* **Work task**: Return every line in the rows below word for word, with nothing changed, added or left out.

Extracted page text data

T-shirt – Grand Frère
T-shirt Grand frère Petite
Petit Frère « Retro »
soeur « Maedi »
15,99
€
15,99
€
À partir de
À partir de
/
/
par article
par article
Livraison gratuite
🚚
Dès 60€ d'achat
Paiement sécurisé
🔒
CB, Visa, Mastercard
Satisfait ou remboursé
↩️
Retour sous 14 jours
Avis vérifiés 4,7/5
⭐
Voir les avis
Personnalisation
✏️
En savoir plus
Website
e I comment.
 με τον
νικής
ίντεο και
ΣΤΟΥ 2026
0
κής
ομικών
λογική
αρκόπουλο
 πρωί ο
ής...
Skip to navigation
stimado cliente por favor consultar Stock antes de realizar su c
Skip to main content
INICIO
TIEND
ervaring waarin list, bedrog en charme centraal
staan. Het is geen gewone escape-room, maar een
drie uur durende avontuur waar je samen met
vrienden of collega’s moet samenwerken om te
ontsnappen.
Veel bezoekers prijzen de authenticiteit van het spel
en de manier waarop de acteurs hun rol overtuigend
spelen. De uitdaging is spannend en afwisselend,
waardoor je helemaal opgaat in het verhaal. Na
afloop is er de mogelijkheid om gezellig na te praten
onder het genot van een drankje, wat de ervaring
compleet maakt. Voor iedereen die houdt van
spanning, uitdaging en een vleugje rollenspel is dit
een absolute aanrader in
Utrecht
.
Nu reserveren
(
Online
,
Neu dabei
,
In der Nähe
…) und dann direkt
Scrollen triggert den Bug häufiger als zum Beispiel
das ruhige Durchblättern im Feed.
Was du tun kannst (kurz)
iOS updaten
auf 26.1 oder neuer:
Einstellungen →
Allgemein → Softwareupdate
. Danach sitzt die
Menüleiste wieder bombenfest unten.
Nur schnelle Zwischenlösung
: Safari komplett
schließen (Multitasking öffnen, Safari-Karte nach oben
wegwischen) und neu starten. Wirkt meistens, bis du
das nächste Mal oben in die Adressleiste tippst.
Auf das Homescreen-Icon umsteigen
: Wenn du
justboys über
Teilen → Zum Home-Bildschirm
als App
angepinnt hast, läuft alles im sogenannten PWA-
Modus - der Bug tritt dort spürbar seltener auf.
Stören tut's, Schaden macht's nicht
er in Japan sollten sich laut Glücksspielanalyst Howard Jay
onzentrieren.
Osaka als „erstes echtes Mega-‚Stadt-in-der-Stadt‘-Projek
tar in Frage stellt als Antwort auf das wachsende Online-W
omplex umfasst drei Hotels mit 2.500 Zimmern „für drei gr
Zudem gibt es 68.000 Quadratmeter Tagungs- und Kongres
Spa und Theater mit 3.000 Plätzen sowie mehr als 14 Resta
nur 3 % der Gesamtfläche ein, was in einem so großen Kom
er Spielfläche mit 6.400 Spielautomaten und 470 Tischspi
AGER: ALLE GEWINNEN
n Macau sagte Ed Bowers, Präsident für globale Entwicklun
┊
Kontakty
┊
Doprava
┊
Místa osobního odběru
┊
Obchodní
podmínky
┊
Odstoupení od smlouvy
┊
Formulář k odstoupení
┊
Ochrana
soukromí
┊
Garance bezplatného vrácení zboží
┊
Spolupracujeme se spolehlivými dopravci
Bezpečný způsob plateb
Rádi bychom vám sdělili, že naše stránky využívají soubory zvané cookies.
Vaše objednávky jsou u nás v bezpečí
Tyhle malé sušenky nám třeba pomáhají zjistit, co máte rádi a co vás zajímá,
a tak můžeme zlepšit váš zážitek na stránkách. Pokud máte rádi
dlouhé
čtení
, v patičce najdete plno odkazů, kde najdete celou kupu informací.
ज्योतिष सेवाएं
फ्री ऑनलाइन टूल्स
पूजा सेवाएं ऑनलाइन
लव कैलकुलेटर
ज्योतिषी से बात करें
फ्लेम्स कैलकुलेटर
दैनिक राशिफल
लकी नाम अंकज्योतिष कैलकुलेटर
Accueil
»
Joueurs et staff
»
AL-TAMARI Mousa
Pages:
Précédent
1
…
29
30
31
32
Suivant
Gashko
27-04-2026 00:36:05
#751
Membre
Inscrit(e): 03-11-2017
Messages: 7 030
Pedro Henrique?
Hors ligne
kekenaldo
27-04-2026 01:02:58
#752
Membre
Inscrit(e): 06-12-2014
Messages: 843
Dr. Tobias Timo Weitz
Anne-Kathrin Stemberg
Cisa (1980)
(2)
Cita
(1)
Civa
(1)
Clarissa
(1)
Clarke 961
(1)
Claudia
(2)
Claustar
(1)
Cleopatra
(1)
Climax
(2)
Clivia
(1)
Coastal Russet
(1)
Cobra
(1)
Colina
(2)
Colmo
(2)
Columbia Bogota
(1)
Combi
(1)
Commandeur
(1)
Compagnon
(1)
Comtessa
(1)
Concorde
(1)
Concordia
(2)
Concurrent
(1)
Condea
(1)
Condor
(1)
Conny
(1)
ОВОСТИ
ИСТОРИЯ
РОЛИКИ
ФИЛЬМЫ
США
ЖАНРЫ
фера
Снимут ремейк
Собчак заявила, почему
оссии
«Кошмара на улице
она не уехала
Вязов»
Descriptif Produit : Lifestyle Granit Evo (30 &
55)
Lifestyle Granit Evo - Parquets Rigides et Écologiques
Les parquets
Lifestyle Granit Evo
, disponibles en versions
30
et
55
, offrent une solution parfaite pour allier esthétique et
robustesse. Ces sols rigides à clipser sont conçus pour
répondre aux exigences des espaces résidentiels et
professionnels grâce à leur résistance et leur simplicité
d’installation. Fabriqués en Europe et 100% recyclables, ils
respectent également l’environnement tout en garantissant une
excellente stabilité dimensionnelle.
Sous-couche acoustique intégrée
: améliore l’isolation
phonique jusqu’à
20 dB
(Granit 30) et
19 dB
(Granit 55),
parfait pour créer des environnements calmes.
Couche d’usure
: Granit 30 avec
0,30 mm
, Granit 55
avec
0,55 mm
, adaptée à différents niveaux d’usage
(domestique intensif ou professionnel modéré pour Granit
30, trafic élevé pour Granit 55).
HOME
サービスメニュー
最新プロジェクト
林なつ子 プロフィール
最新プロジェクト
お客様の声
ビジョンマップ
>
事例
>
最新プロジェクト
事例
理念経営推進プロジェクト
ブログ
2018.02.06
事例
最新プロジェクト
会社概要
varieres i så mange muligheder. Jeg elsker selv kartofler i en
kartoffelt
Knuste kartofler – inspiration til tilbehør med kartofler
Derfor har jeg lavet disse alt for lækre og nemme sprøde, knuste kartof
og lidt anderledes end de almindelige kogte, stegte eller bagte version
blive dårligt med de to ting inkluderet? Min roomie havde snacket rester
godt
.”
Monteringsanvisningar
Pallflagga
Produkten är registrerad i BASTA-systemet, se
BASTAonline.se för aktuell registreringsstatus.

* **Exercise response**:
T-shirt – Grand Frère
T-shirt Grand frère Petite
Petit Frère « Retro »
soeur « Maedi »
15,99
€
15,99
€
À partir de
À partir de
/
/
par article
par article
Livraison gratuite
🚚
Dès 60€ d'achat
Paiement sécurisé
🔒
CB, Visa, Mastercard
Satisfait ou remboursé
↩️
Retour sous 14 jours
Avis vérifiés 4,7/5
⭐
Voir les avis
Personnalisation
✏️
En savoir plus
Website
e I comment.
 με τον
νικής
ίντεο και
ΣΤΟΥ 2026
0
κής
ομικών
λογική
αρκόπουλο
 πρωί ο
ής...
Skip to navigation
stimado cliente por favor consultar Stock antes de realizar su c
Skip to main content
INICIO
TIEND
ervaring waarin list, bedrog en charme centraal
staan. Het is geen gewone escape-room, maar een
drie uur durende avontuur waar je samen met
vrienden of collega’s moet samenwerken om te
ontsnappen.
Veel bezoekers prijzen de authenticiteit van het spel
en de manier waarop de acteurs hun rol overtuigend
spelen. De uitdaging is spannend en afwisselend,
waardoor je helemaal opgaat in het verhaal. Na
afloop is er de mogelijkheid om gezellig na te praten
onder het genot van een drankje, wat de ervaring
compleet maakt. Voor iedereen die houdt van
spanning, uitdaging en een vleugje rollenspel is dit
een absolute aanrader in
Utrecht
.
Nu reserveren
(
Online
,
Neu dabei
,
In der Nähe
…) und dann direkt
Scrollen triggert den Bug häufiger als zum Beispiel
das ruhige Durchblättern im Feed.
Was du tun kannst (kurz)
iOS updaten
auf 26.1 oder neuer:
Einstellungen →
Allgemein → Softwareupdate
. Danach sitzt die
Menüleiste wieder bombenfest unten.
Nur schnelle Zwischenlösung
: Safari komplett
schließen (Multitasking öffnen, Safari-Karte nach oben
wegwischen) und neu starten. Wirkt meistens, bis du
das nächste Mal oben in die Adressleiste tippst.
Auf das Homescreen-Icon umsteigen
: Wenn du
justboys über
Teilen → Zum Home-Bildschirm
als App
angepinnt hast, läuft alles im sogenannten PWA-
Modus - der Bug tritt dort spürbar seltener auf.
Stören tut's, Schaden macht's nicht
er in Japan sollten sich laut Glücksspielanalyst Howard Jay
onzentrieren.
Osaka als „erstes echtes Mega-‚Stadt-in-der-Stadt‘-Projek
tar in Frage stellt als Antwort auf das wachsende Online-W
omplex umfasst drei Hotels mit 2.500 Zimmern „für drei gr
Zudem gibt es 68.000 Quadratmeter Tagungs- und Kongres
Spa und Theater mit 3.000 Plätzen sowie mehr als 14 Resta
nur 3 % der Gesamtfläche ein, was in einem so großen Kom
er Spielfläche mit 6.400 Spielautomaten und 470 Tischspi
AGER: ALLE GEWINNEN
n Macau sagte Ed Bowers, Präsident für globale Entwicklun
┊
Kontakty
┊
Doprava
┊
Místa osobního odběru
┊
Obchodní
podmínky
┊
Odstoupení od smlouvy
┊
Formulář k odstoupení
┊
Ochrana
soukromí
┊
Garance bezplatného vrácení zboží
┊
Spolupracujeme se spolehlivými dopravci
Bezpečný způsob plateb
Rádi bychom vám sdělili, že naše stránky využívají soubory zvané cookies.
Vaše objednávky jsou u nás v bezpečí
Tyhle malé sušenky nám třeba pomáhají zjistit, co máte rádi a co vás zajímá,
a tak můžeme zlepšit váš zážitek na stránkách. Pokud máte rádi
dlouhé
čtení
, v patičce najdete plno odkazů, kde najdete celou kupu informací.
ज्योतिष सेवाएं
फ्री ऑनलाइन टूल्स
पूजा सेवाएं ऑनलाइन
लव कैलकुलेटर
ज्योतिषी से बात करें
फ्लेम्स कैलकुलेटर
दैनिक राशिफल
लकी नाम अंकज्योतिष कैलकुलेटर
Accueil
»
Joueurs et staff
»
AL-TAMARI Mousa
Pages:
Précédent
1
…
29
30
31
32
Suivant
Gashko
27-04-2026 00:36:05
#751
Membre
Inscrit(e): 03-11-2017
Messages: 7 030
Pedro Henrique?
Hors ligne
kekenaldo
27-04-2026 01:02:58
#752
Membre
Inscrit(e): 06-12-2014
Messages: 843
Dr. Tobias Timo Weitz
Anne-Kathrin Stemberg
Cisa (1980)
(2)
Cita
(1)
Civa
(1)
Clarissa
(1)
Clarke 961
(1)
Claudia
(2)
Claustar
(1)
Cleopatra
(1)
Climax
(2)
Clivia
(1)
Coastal Russet
(1)
Cobra
(1)
Colina
(2)
Colmo
(2)
Columbia Bogota
(1)
Combi
(1)
Commandeur
(1)
Compagnon
(1)
Comtessa
(1)
Concorde
(1)
Concordia
(2)
Concurrent
(1)
Condea
(1)
Condor
(1)
Conny
(1)
ОВОСТИ
ИСТОРИЯ
РОЛИКИ
ФИЛЬМЫ
США
ЖАНРЫ
фера
Снимут ремейк
Собчак заявила, почему
оссии
«Кошмара на улице
она не уехала
Вязов»
Descriptif Produit : Lifestyle Granit Evo (30 &
55)
Lifestyle Granit Evo - Parquets Rigides et Écologiques
Les parquets
Lifestyle Granit Evo
, disponibles en versions
30
et
55
, offrent une solution parfaite pour allier esthétique et
robustesse. Ces sols rigides à clipser sont conçus pour
répondre aux exigences des espaces résidentiels et
professionnels grâce à leur résistance et leur simplicité
d’installation. Fabriqués en Europe et 100% recyclables, ils
respectent également l’environnement tout en garantissant une
excellente stabilité dimensionnelle.
Sous-couche acoustique intégrée
: améliore l’isolation
phonique jusqu’à
20 dB
(Granit 30) et
19 dB
(Granit 55),
parfait pour créer des environnements calmes.
Couche d’usure
: Granit 30 avec
0,30 mm
, Granit 55
avec
0,55 mm
, adaptée à différents niveaux d’usage
(domestique intensif ou professionnel modéré pour Granit
30, trafic élevé pour Granit 55).
HOME
サービスメニュー
最新プロジェクト
林なつ子 プロフィール
最新プロジェクト
お客様の声
ビジョンマップ
>
事例
>
最新プロジェクト
事例
理念経営推進プロジェクト
ブログ
2018.02.06
事例
最新プロジェクト
会社概要
varieres i så mange muligheder. Jeg elsker selv kartofler i en
kartoffelt
Knuste kartofler – inspiration til tilbehør med kartofler
Derfor har jeg lavet disse alt for lækre og nemme sprøde, knuste kartof
og lidt anderledes end de almindelige kogte, stegte eller bagte version
blive dårligt med de to ting inkluderet? Min roomie havde snacket rester
godt
.”
Monteringsanvisningar
Pallflagga
Produkten är registrerad i BASTA-systemet, se
BASTAonline.se för aktuell registreringsstatus.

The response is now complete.